# Looking for Engineer Feedback for 3d Printing



## Michael L (Feb 19, 2020)

Hello,

     I have kind of an odd question. I work for a company that specializes in procurement for hydraulic and pneumatic parts. I am trying to convince our boss to purchase a 3d printer for side projects such as printing models and hard to find parts. My question for all you engineers out there is, "would there be any specific parts or models that you think that you as an engineer may need printed?" For example, prototyping and such. We were thinking of offering a print service specific to engineers for different types of projects versus open to hobbyist. Let me know what you guys think. Thank you in advance  

Kindest Regards,

Michael


----------



## Edgy Cheesy Graphite PE (Feb 19, 2020)

Hm... I'm work for a company that designs and manufactures stuff. We have several 3D printers. They are primarily used for prototyping concepts... anything from new products to ideas for tools and fixtures. We'll use them for fit checks, basic functional tests, or just to see a concept in real life (or show it to others) before investing in real manufacturing. I don't think we've yet to make any production parts from 3D printing, but we're not opposed to it.

That being said, I'm not sure what you mean when you say your company "specializes in procurement for hydraulic and pneumatic parts". I'm guessing you purchase and resell? ... the proverbial "middle-man"?   Or do you spec out systems for other people who don't have the expertise? I'm not sure what uses you might get from a 3D printer. Maybe sending models to customers?


----------



## Michael L (Feb 20, 2020)

The middle-man is a good way to sum it up   But we may want to step out of the field of fluid power and offer assistance with other applications and industries. Models would definitely be something I could see working for quite a few of our clients. 

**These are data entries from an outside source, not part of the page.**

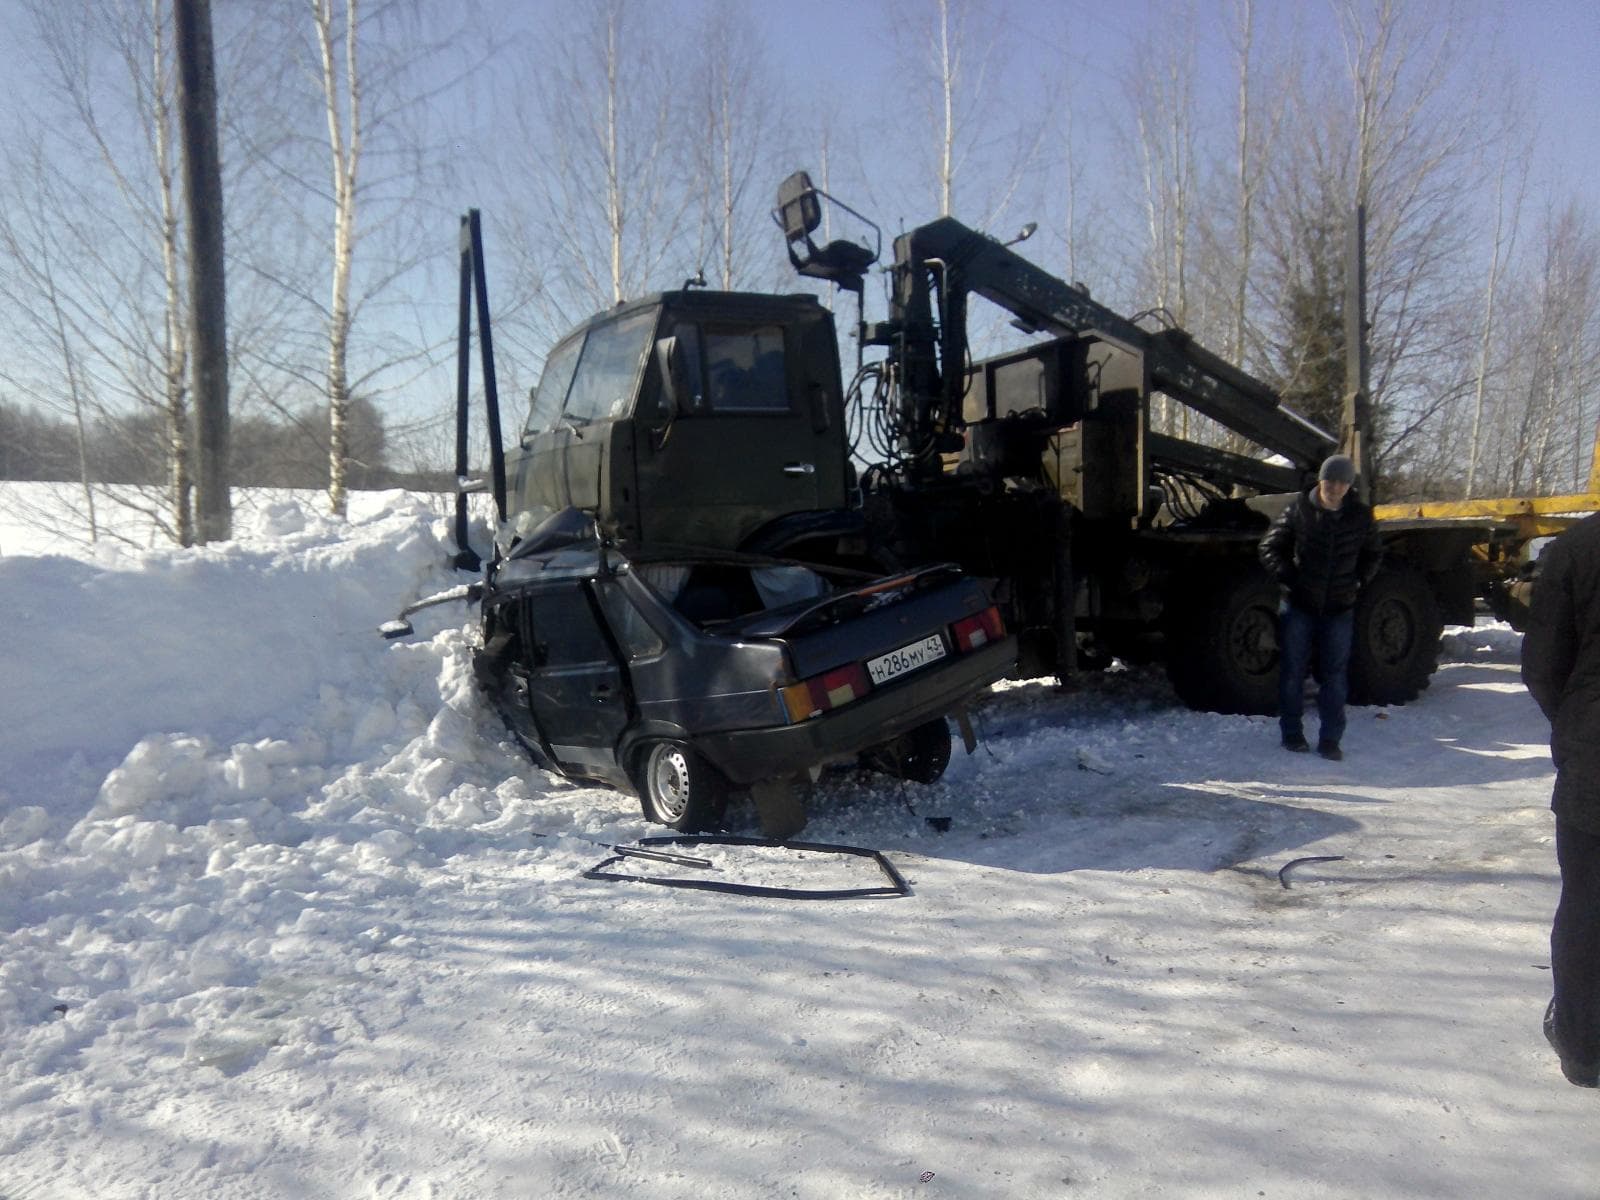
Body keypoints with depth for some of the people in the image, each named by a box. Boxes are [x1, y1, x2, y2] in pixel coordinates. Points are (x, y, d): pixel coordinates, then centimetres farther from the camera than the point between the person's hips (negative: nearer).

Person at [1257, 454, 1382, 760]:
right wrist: (1289, 578, -9)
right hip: (1298, 605, -1)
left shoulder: (1360, 516, 1)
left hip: (1339, 608, 2)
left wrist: (1358, 581, 5)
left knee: (1335, 676, 4)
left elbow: (1373, 553, 17)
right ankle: (1292, 732, 19)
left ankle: (1330, 739, 12)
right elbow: (1270, 548, 1)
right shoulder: (1298, 510, -6)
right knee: (1293, 671, 6)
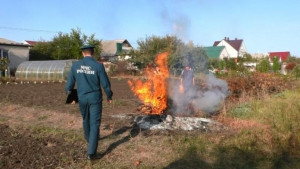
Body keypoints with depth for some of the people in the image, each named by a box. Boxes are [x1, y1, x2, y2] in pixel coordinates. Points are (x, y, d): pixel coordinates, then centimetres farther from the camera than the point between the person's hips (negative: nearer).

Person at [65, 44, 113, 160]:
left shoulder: (75, 65, -5)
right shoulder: (98, 66, -14)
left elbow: (70, 83, 0)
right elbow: (105, 84, -11)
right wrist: (109, 96, 7)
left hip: (82, 98, 4)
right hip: (95, 98, -3)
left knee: (86, 119, 27)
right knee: (94, 124, 1)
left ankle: (89, 139, 52)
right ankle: (91, 152, -3)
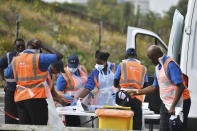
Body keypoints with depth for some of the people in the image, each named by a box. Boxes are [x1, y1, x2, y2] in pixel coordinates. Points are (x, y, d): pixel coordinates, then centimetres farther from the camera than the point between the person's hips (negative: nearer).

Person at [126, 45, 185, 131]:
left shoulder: (170, 64, -18)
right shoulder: (158, 67, 11)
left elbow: (180, 87, -22)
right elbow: (155, 87, 22)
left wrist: (173, 106, -25)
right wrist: (136, 92, 19)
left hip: (175, 105, -9)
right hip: (165, 104, 9)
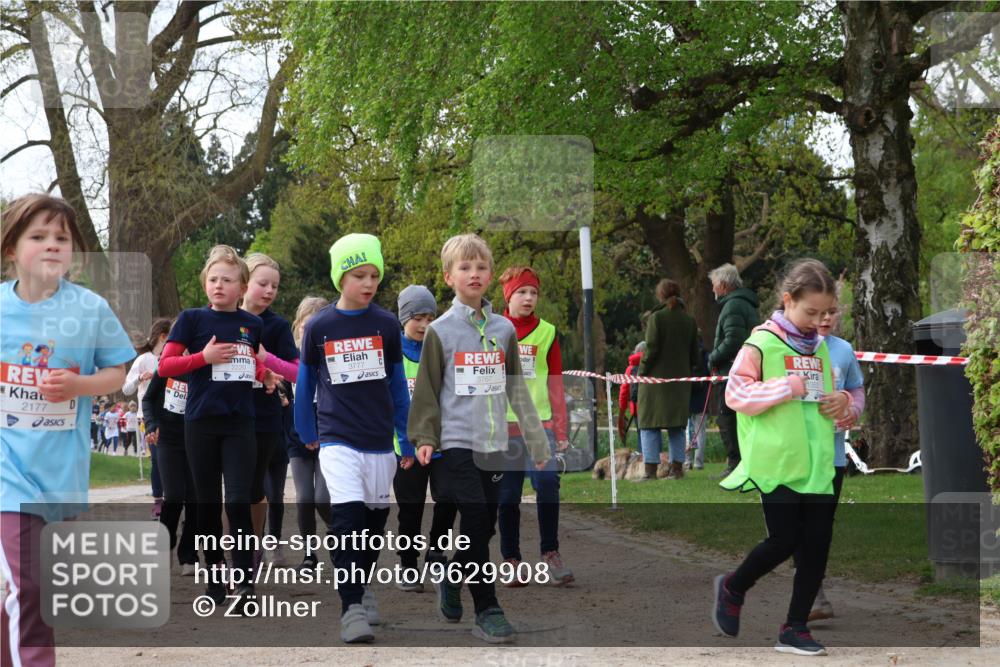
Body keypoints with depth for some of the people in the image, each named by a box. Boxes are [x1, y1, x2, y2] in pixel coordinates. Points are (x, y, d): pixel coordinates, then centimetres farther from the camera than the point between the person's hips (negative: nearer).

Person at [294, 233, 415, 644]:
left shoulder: (387, 325, 2)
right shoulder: (319, 327, -2)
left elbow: (398, 385, 8)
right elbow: (305, 382, 10)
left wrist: (406, 440, 9)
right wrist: (307, 432, 14)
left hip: (380, 441, 3)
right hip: (337, 440, -3)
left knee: (375, 518, 12)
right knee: (348, 517, -18)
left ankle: (361, 587, 34)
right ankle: (352, 607, -16)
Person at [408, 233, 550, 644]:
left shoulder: (504, 329, 9)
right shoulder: (440, 331, -2)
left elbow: (517, 388, 14)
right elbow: (426, 389, -1)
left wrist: (536, 439, 13)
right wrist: (424, 438, -10)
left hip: (494, 443, 4)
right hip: (458, 442, -4)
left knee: (486, 527, 8)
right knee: (476, 525, -10)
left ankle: (451, 579, 34)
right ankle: (487, 611, -4)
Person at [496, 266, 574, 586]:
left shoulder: (547, 333, 9)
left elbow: (555, 384, 10)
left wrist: (561, 430, 8)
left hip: (539, 421, 0)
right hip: (502, 424, 0)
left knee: (547, 482, -17)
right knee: (507, 495, 3)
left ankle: (550, 554, -7)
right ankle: (512, 560, 12)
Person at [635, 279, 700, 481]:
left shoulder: (657, 318, -9)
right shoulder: (689, 321, 8)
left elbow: (651, 349, -13)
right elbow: (694, 354, 10)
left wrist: (642, 372, -4)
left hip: (656, 377, -5)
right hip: (680, 379, 5)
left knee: (650, 424, -1)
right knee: (677, 426, 11)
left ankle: (651, 470, -7)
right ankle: (677, 468, 8)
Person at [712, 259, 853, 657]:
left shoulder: (820, 347, 12)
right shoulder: (762, 343, -8)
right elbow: (735, 393, -13)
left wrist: (842, 402, 1)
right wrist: (784, 388, -21)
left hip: (817, 464, 6)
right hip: (778, 464, -6)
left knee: (817, 546, 3)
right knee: (785, 540, -4)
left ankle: (795, 628, 13)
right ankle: (732, 588, 24)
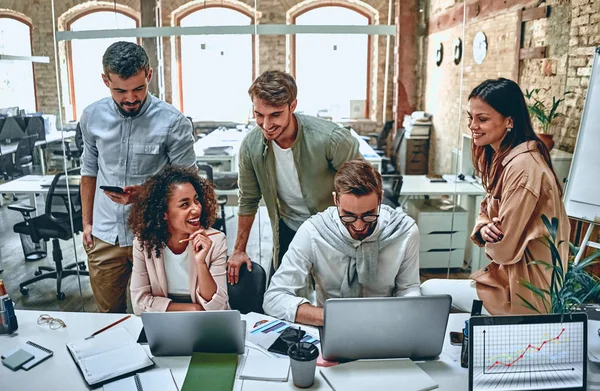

Thanks for the wonderful response, it is greatly appreciated. If I may ask a follow up question. Do you or your team have any specific frustrations with 3d printing that you could share. The more feedback the better  

Thanks again


----------



## Edgy Cheesy Graphite PE (Feb 20, 2020)

Frustrations? I don't know maybe early on (before I started here), but not at this point. Frustration comes when something doesn't meet your expectations, but if your expectations are realistic then nothing to get frustrated over.

If possible, I'd recommend figuring out what you want from your 3D printer first, then select a machine based on that. There's lots of options out there, so someone who's really interested will have to spend time doing a lot of research. For example, how strong do you want your prints to be? ...how dimensionally accurate? What size parts will you be printing? How fast do you want to get them done? Price? Complexity? Etc, etc. If you don't know these answers, there's nothing wrong with getting a decent general purpose printer to try it out and see what happens. But realize that it once you figure out what you want, it may not be the ideal machine. So you may end up buying something else.

My department (new product design) has two 3D printers.

We have a "traditional/common" filament extrusion one. It's on the slower side, can print medium sized parts, with a pretty rough surface (probably +/- a couple millimeters), but the parts are decently strong for our purposes.

We have a second 3D printer that's a binder jetting one. It can print much faster, prints larger parts that are SUPER dimensionally accurate (down to fractions of a millimeter). And the parts look beautiful. But they are super weak (strength and wear). I could easily break them by hand or scrape away material with a fingernail.

So we'll use a different printer depending on what we need out of the part. Everything is a compromise. You won't be able to get the best of every quality in a single machine unless you drop some serious cash. And even then, different processes have different advantages.


----------